DIRECTIONS FOR THIS TASK -
Pictures are not part of the copy. Reproduce all the records exactly.

== Segment start ==

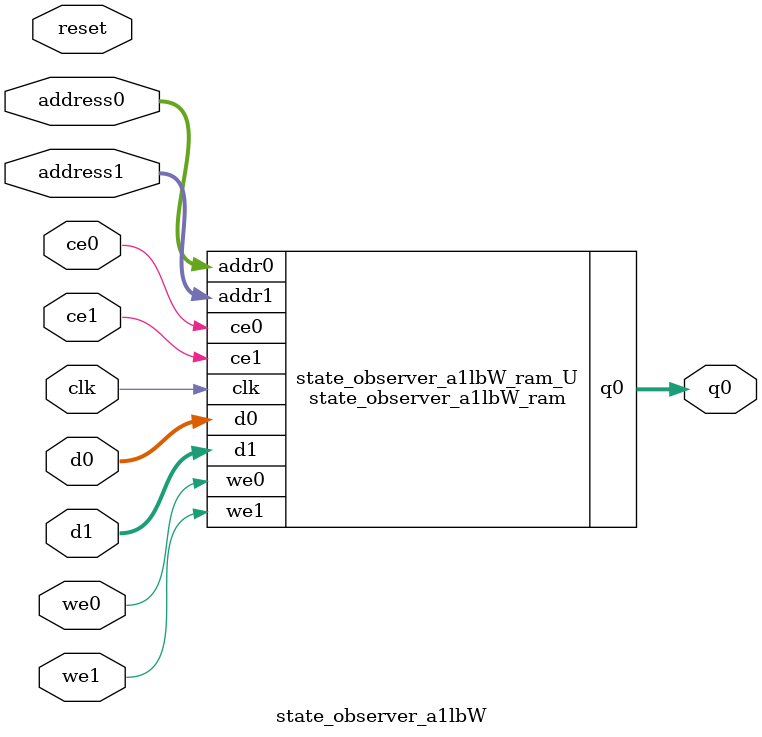
<source format=v>

`timescale 1 ns / 1 ps
module state_observer_a1lbW_ram (addr0, ce0, d0, we0, q0, addr1, ce1, d1, we1,  clk);

parameter DWIDTH = 16;
parameter AWIDTH = 3;
parameter MEM_SIZE = 6;

input[AWIDTH-1:0] addr0;
input ce0;
input[DWIDTH-1:0] d0;
input we0;
output reg[DWIDTH-1:0] q0;
input[AWIDTH-1:0] addr1;
input ce1;
input[DWIDTH-1:0] d1;
input we1;
input clk;

(* ram_style = "block" *)reg [DWIDTH-1:0] ram[0:MEM_SIZE-1];




always @(posedge clk)  
begin 
    if (ce0) 
    begin
        if (we0) 
        begin 
            ram[addr0] <= d0; 
            q0 <= d0;
        end 
        else 
            q0 <= ram[addr0];
    end
end


always @(posedge clk)  
begin 
    if (ce1) 
    begin
        if (we1) 
        begin 
            ram[addr1] <= d1; 
        end 
    end
end


endmodule


`timescale 1 ns / 1 ps
module state_observer_a1lbW(
    reset,
    clk,
    address0,
    ce0,
    we0,
    d0,
    q0,
    address1,
    ce1,
    we1,
    d1);

parameter DataWidth = 32'd16;
parameter AddressRange = 32'd6;
parameter AddressWidth = 32'd3;
input reset;
input clk;
input[AddressWidth - 1:0] address0;
input ce0;
input we0;
input[DataWidth - 1:0] d0;
output[DataWidth - 1:0] q0;
input[AddressWidth - 1:0] address1;
input ce1;
input we1;
input[DataWidth - 1:0] d1;



state_observer_a1lbW_ram state_observer_a1lbW_ram_U(
    .clk( clk ),
    .addr0( address0 ),
    .ce0( ce0 ),
    .we0( we0 ),
    .d0( d0 ),
    .q0( q0 ),
    .addr1( address1 ),
    .ce1( ce1 ),
    .we1( we1 ),
    .d1( d1 ));

endmodule


</source>
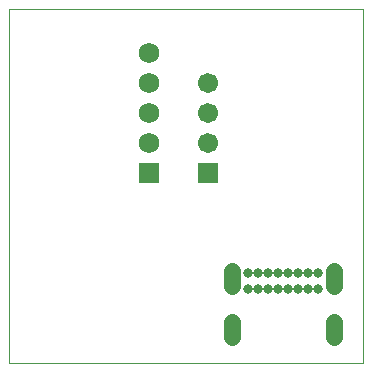
<source format=gbs>
G75*
%MOIN*%
%OFA0B0*%
%FSLAX25Y25*%
%IPPOS*%
%LPD*%
%AMOC8*
5,1,8,0,0,1.08239X$1,22.5*
%
%ADD10C,0.00000*%
%ADD11C,0.05518*%
%ADD12C,0.03156*%
%ADD13R,0.06900X0.06900*%
%ADD14C,0.06900*%
%ADD15R,0.06699X0.06699*%
%ADD16C,0.06699*%
D10*
X0009674Y0012935D02*
X0009674Y0131046D01*
X0127784Y0131046D01*
X0127784Y0012935D01*
X0009674Y0012935D01*
D11*
X0084075Y0021671D02*
X0084075Y0026789D01*
X0084075Y0038600D02*
X0084075Y0043718D01*
X0118091Y0043718D02*
X0118091Y0038600D01*
X0118091Y0026789D02*
X0118091Y0021671D01*
D12*
X0112795Y0037813D03*
X0109449Y0037813D03*
X0106102Y0037813D03*
X0102756Y0037813D03*
X0099409Y0037813D03*
X0096063Y0037813D03*
X0092717Y0037813D03*
X0089370Y0037813D03*
X0089370Y0043128D03*
X0092717Y0043128D03*
X0096063Y0043128D03*
X0099409Y0043128D03*
X0102756Y0043128D03*
X0106102Y0043128D03*
X0109449Y0043128D03*
X0112795Y0043128D03*
D13*
X0056524Y0076321D03*
D14*
X0056524Y0086321D03*
X0056524Y0096321D03*
X0056524Y0106321D03*
X0056524Y0116321D03*
D15*
X0076209Y0076321D03*
D16*
X0076209Y0086321D03*
X0076209Y0096321D03*
X0076209Y0106321D03*
M02*

</source>
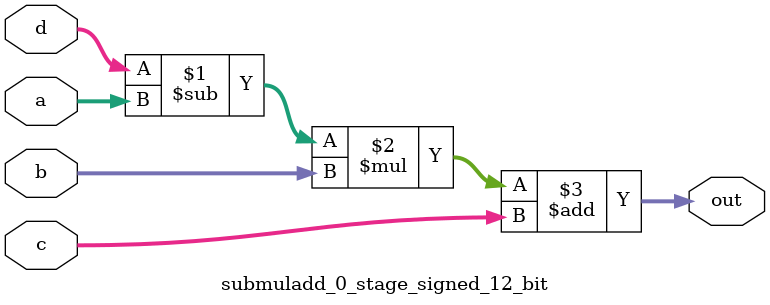
<source format=sv>
(* use_dsp = "yes" *) module submuladd_0_stage_signed_12_bit(
	input signed [11:0] a,
	input signed [11:0] b,
	input signed [11:0] c,
	input signed [11:0] d,
	output [11:0] out
	);

	assign out = ((d - a) * b) + c;
endmodule

</source>
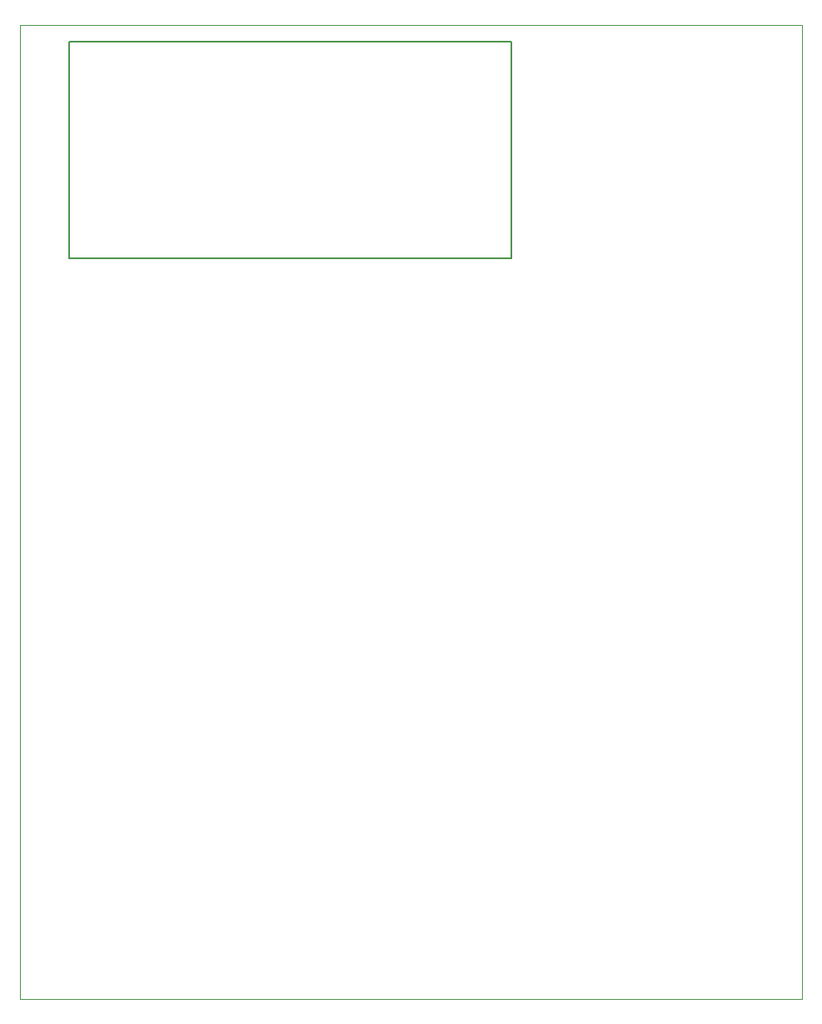
<source format=gbr>
%TF.GenerationSoftware,KiCad,Pcbnew,7.0.6*%
%TF.CreationDate,2023-07-25T17:39:36+01:00*%
%TF.ProjectId,Coursework,436f7572-7365-4776-9f72-6b2e6b696361,rev?*%
%TF.SameCoordinates,Original*%
%TF.FileFunction,Profile,NP*%
%FSLAX46Y46*%
G04 Gerber Fmt 4.6, Leading zero omitted, Abs format (unit mm)*
G04 Created by KiCad (PCBNEW 7.0.6) date 2023-07-25 17:39:36*
%MOMM*%
%LPD*%
G01*
G04 APERTURE LIST*
%TA.AperFunction,Profile*%
%ADD10C,0.150000*%
%TD*%
%TA.AperFunction,Profile*%
%ADD11C,0.100000*%
%TD*%
G04 APERTURE END LIST*
D10*
X94000000Y-43000000D02*
X139000000Y-43000000D01*
X139000000Y-65000000D01*
X94000000Y-65000000D01*
X94000000Y-43000000D01*
D11*
X89027000Y-41275000D02*
X168500000Y-41275000D01*
X168500000Y-140300000D01*
X89027000Y-140300000D01*
X89027000Y-41275000D01*
M02*

</source>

== Segment end ==

RESPONSE AREA -
<source format=v>

`timescale 1 ns / 1 ps
module state_observer_a1lbW_ram (addr0, ce0, d0, we0, q0, addr1, ce1, d1, we1,  clk);

parameter DWIDTH = 16;
parameter AWIDTH = 3;
parameter MEM_SIZE = 6;

input[AWIDTH-1:0] addr0;
input ce0;
input[DWIDTH-1:0] d0;
input we0;
output reg[DWIDTH-1:0] q0;
input[AWIDTH-1:0] addr1;
input ce1;
input[DWIDTH-1:0] d1;
input we1;
input clk;

(* ram_style = "block" *)reg [DWIDTH-1:0] ram[0:MEM_SIZE-1];




always @(posedge clk)  
begin 
    if (ce0) 
    begin
        if (we0) 
        begin 
            ram[addr0] <= d0; 
            q0 <= d0;
        end 
        else 
            q0 <= ram[addr0];
    end
end


always @(posedge clk)  
begin 
    if (ce1) 
    begin
        if (we1) 
        begin 
            ram[addr1] <= d1; 
        end 
    end
end


endmodule


`timescale 1 ns / 1 ps
module state_observer_a1lbW(
    reset,
    clk,
    address0,
    ce0,
    we0,
    d0,
    q0,
    address1,
    ce1,
    we1,
    d1);

parameter DataWidth = 32'd16;
parameter AddressRange = 32'd6;
parameter AddressWidth = 32'd3;
input reset;
input clk;
input[AddressWidth - 1:0] address0;
input ce0;
input we0;
input[DataWidth - 1:0] d0;
output[DataWidth - 1:0] q0;
input[AddressWidth - 1:0] address1;
input ce1;
input we1;
input[DataWidth - 1:0] d1;



state_observer_a1lbW_ram state_observer_a1lbW_ram_U(
    .clk( clk ),
    .addr0( address0 ),
    .ce0( ce0 ),
    .we0( we0 ),
    .d0( d0 ),
    .q0( q0 ),
    .addr1( address1 ),
    .ce1( ce1 ),
    .we1( we1 ),
    .d1( d1 ));

endmodule


</source>
<source format=gbs>
G75*
%MOIN*%
%OFA0B0*%
%FSLAX25Y25*%
%IPPOS*%
%LPD*%
%AMOC8*
5,1,8,0,0,1.08239X$1,22.5*
%
%ADD10C,0.00000*%
%ADD11C,0.05518*%
%ADD12C,0.03156*%
%ADD13R,0.06900X0.06900*%
%ADD14C,0.06900*%
%ADD15R,0.06699X0.06699*%
%ADD16C,0.06699*%
D10*
X0009674Y0012935D02*
X0009674Y0131046D01*
X0127784Y0131046D01*
X0127784Y0012935D01*
X0009674Y0012935D01*
D11*
X0084075Y0021671D02*
X0084075Y0026789D01*
X0084075Y0038600D02*
X0084075Y0043718D01*
X0118091Y0043718D02*
X0118091Y0038600D01*
X0118091Y0026789D02*
X0118091Y0021671D01*
D12*
X0112795Y0037813D03*
X0109449Y0037813D03*
X0106102Y0037813D03*
X0102756Y0037813D03*
X0099409Y0037813D03*
X0096063Y0037813D03*
X0092717Y0037813D03*
X0089370Y0037813D03*
X0089370Y0043128D03*
X0092717Y0043128D03*
X0096063Y0043128D03*
X0099409Y0043128D03*
X0102756Y0043128D03*
X0106102Y0043128D03*
X0109449Y0043128D03*
X0112795Y0043128D03*
D13*
X0056524Y0076321D03*
D14*
X0056524Y0086321D03*
X0056524Y0096321D03*
X0056524Y0106321D03*
X0056524Y0116321D03*
D15*
X0076209Y0076321D03*
D16*
X0076209Y0086321D03*
X0076209Y0096321D03*
X0076209Y0106321D03*
M02*

</source>
<source format=sv>
(* use_dsp = "yes" *) module submuladd_0_stage_signed_12_bit(
	input signed [11:0] a,
	input signed [11:0] b,
	input signed [11:0] c,
	input signed [11:0] d,
	output [11:0] out
	);

	assign out = ((d - a) * b) + c;
endmodule

</source>
<source format=gbr>
%TF.GenerationSoftware,KiCad,Pcbnew,7.0.6*%
%TF.CreationDate,2023-07-25T17:39:36+01:00*%
%TF.ProjectId,Coursework,436f7572-7365-4776-9f72-6b2e6b696361,rev?*%
%TF.SameCoordinates,Original*%
%TF.FileFunction,Profile,NP*%
%FSLAX46Y46*%
G04 Gerber Fmt 4.6, Leading zero omitted, Abs format (unit mm)*
G04 Created by KiCad (PCBNEW 7.0.6) date 2023-07-25 17:39:36*
%MOMM*%
%LPD*%
G01*
G04 APERTURE LIST*
%TA.AperFunction,Profile*%
%ADD10C,0.150000*%
%TD*%
%TA.AperFunction,Profile*%
%ADD11C,0.100000*%
%TD*%
G04 APERTURE END LIST*
D10*
X94000000Y-43000000D02*
X139000000Y-43000000D01*
X139000000Y-65000000D01*
X94000000Y-65000000D01*
X94000000Y-43000000D01*
D11*
X89027000Y-41275000D02*
X168500000Y-41275000D01*
X168500000Y-140300000D01*
X89027000Y-140300000D01*
X89027000Y-41275000D01*
M02*

</source>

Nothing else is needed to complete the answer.